Cada uma dessas velas corresponde à vida de uma pessoa. As velas pequenas são vidas que já estão chegando ao fim. Olhe a sua!
E mostrou um toquinho de vela, com a chama tremula, quase apagando.
— Mas então minha vida está por um fio! – exclamou o médico, um tanto assustado.
A morte fez que "sim" com a cabeça. Em seguida, do jeito que veio, voltou com o médico para casa.
— Tenho um último pedido a fazer – suplicou o velho médico, já enfraquecido, deitado na cama. – Antes de morrer, gostaria de rezar o Pai-Nosso. Mas, me prometa uma coisa: que só vai me levar depois que eu terminar a oração.

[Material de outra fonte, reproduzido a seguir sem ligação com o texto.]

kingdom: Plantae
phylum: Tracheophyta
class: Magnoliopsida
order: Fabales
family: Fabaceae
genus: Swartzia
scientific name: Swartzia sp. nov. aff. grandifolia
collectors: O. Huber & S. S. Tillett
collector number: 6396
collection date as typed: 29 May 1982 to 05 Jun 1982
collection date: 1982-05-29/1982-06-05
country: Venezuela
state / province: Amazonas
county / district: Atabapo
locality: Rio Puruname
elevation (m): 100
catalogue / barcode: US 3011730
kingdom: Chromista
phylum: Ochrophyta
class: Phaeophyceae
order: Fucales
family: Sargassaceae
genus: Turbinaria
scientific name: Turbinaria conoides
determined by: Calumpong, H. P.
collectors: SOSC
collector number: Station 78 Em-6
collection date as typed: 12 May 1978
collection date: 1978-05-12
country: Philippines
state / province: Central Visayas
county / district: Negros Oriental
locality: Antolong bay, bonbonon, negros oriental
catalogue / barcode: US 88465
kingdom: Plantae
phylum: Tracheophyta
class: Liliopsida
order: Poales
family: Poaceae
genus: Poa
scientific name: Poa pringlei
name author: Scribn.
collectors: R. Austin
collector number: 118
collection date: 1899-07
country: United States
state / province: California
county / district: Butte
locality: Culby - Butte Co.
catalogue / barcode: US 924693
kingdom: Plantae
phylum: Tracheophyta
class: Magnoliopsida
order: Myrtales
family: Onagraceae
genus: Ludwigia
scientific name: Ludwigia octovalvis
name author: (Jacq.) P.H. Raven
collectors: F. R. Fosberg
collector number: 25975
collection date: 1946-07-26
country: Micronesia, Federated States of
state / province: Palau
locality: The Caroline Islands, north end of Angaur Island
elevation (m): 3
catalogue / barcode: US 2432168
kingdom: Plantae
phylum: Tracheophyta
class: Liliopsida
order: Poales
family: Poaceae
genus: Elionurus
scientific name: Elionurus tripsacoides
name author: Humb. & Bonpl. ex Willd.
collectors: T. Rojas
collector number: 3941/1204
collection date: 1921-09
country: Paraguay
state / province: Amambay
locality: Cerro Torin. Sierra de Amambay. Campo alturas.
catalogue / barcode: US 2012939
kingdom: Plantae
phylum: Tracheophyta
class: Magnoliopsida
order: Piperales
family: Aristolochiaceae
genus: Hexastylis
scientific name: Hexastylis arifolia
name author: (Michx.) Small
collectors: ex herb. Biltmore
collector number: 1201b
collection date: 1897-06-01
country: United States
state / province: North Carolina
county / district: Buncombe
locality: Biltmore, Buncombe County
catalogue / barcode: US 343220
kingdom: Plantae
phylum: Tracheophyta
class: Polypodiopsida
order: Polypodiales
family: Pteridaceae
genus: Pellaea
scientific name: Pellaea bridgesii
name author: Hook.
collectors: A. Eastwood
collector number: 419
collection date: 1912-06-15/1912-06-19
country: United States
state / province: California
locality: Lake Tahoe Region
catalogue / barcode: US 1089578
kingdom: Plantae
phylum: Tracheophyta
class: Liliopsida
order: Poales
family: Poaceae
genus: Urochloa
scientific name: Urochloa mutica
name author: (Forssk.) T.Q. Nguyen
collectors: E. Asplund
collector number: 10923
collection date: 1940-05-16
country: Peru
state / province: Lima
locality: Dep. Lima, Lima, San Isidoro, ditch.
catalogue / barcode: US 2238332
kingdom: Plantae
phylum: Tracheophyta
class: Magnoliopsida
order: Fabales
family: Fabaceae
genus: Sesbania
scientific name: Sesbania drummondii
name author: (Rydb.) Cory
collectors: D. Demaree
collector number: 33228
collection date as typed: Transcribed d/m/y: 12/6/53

A Morte concordou, e o velho caboclo começou a rezar:
— Pai-Nosso que... – parou e sorriu.
— Vamos lá, compadre – inquiriu a Morte. – Termine logo com isso que tenho mais o que fazer.
— Coisa nenhuma! Exclamou o velho saltando triunfante da cama. – Você jurou que me levaria somente quando eu terminasse de rezar. Pois então, pretendo levar anos para terminar minha reza...
Ao perceber que fora enganada, a Morte resolveu ir embora, não antes de fazer uma ameaça:
— Eu pego você, me aguarde!
Conta-se que, passado alguns anos, o médico viajando, deu com um corpo caído na estrada. O velho tentou reviver o corpo inerte, mas não havia mais jeito.
— Que coisa triste, morrer assim, sozinho no meio da estrada!
Antes de seguir em frente, o bom médico, tirou o chapéu e rezou o Pai-Nosso. Mal acabou de dizer amém, o morto que não estava morto, abriu os olhos e sorriu. Então, o médico caiu em si. Era a Morte fingindo-se de morto.
— Agora você não me escapa!
Nesse mesmo instante, naquele lugar desconhecido e estranho, uma pequena vela estremeceu e ficou sem luz.